-- Tekst dokumentu --
########################################

Odnosząc się do kwestii handlu na Rynku, Jarosław Grobelny przyznał iż problem z jego zagospodarowaniem nie jest aż tak widoczny latem, jak są restauracyjne ogródki, ale gorzej jest zimą: - To, czy biznes handlowy będzie się rozwijał, to zależy przede wszystkim od właścicieli biznesu. Nie da się dzisiaj w dobie galerii handlowych i dostępu do tych przybytków, prowadzić biznesów tak samo, jak prowadziło się 10, 15 czy 20 lat temu. Wszyscy, którzy tego nie zrozumieją, bez względu na to, czy będzie przejazd przez Rynek czy nie, będą mieli problem z utrzymaniem się. Wielokrotnie próbowaliśmy podjąć dyskusję na temat uatrakcyjnienia handlu w centrum Gniezna, natomiast te dyskusje realnie nigdy nie zostały podjęte przez stronę osób, które powinny być tym potencjalnie zainteresowane. 

Jak przekazano w dalszej części, nie ma planu zupełnego zamknięcia przejazdu koło katedry. Dojazd do świątyni będzie nadal możliwy, a parkowanie na zasadach obecnie obowiązujących nadal dostępne. Inną kwestią, która jest rozpatrywana, jest skracanie sobie drogi z ul. św. Wojciecha do ul. Łaskiego - tę sytuację planuje się w pewnym stopniu ukrócić.

Ks. Maciej Lisiecki przyznał, że ze spotkania wyjdzie z nadzieją, którą przekazano, iż dojazd do kościoła mimo wszystko będzie możliwy: - Do tej pory w liście od prezydenta takiej nadziei nie dostałem. Pani rzecznik prasowa urzędu pytana wprost o dojazd do fary powiedziała, że jest parking na targowisku, więc mogą ludzie dojść. Pierwszy raz usłyszałem, że są pod uwagę także nasze racje. Oczywiście nie upieram się do przejazdu przez Rynek, może on być od ul. Warszawskiej, choć jest tam trochę wąsko, ale myślę iż można to zorganizować. Po to też rozmawiamy, aby na pewne rzeczy zwrócić uwagę i myślę, że to będzie z korzyścią dla miasta - stwierdził.

########################################

-- Podane informacje --
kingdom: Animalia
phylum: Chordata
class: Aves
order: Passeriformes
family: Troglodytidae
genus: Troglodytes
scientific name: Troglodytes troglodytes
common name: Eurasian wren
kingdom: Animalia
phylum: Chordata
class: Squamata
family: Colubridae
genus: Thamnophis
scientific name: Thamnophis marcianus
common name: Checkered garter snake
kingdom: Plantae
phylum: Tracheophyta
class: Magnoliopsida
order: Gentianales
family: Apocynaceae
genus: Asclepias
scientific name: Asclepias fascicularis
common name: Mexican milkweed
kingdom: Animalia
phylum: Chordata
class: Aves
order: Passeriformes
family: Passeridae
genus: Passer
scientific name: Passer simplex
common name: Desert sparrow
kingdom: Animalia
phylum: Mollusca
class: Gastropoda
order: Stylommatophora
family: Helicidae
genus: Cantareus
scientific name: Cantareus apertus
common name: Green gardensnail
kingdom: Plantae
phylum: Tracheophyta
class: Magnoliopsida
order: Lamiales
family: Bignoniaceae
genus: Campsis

########################################

-- Zadanie --
We fragmencie tekstu o handlu i przejeździe przez Rynek w Gnieźnie, zaczynającym się od słów „Odnosząc się do” i kończącym na słowach „tym potencjalnie zainteresowane.”, zamień „galerii handlowych” na „centrów handlowych”, a następnie przytocz ten fragment w całości.

-- Wynik zadania --
Odnosząc się do kwestii handlu na Rynku, Jarosław Grobelny przyznał iż problem z jego zagospodarowaniem nie jest aż tak widoczny latem, jak są restauracyjne ogródki, ale gorzej jest zimą: - To, czy biznes handlowy będzie się rozwijał, to zależy przede wszystkim od właścicieli biznesu. Nie da się dzisiaj w dobie centrów handlowych i dostępu do tych przybytków, prowadzić biznesów tak samo, jak prowadziło się 10, 15 czy 20 lat temu. Wszyscy, którzy tego nie zrozumieją, bez względu na to, czy będzie przejazd przez Rynek czy nie, będą mieli problem z utrzymaniem się. Wielokrotnie próbowaliśmy podjąć dyskusję na temat uatrakcyjnienia handlu w centrum Gniezna, natomiast te dyskusje realnie nigdy nie zostały podjęte przez stronę osób, które powinny być tym potencjalnie zainteresowane.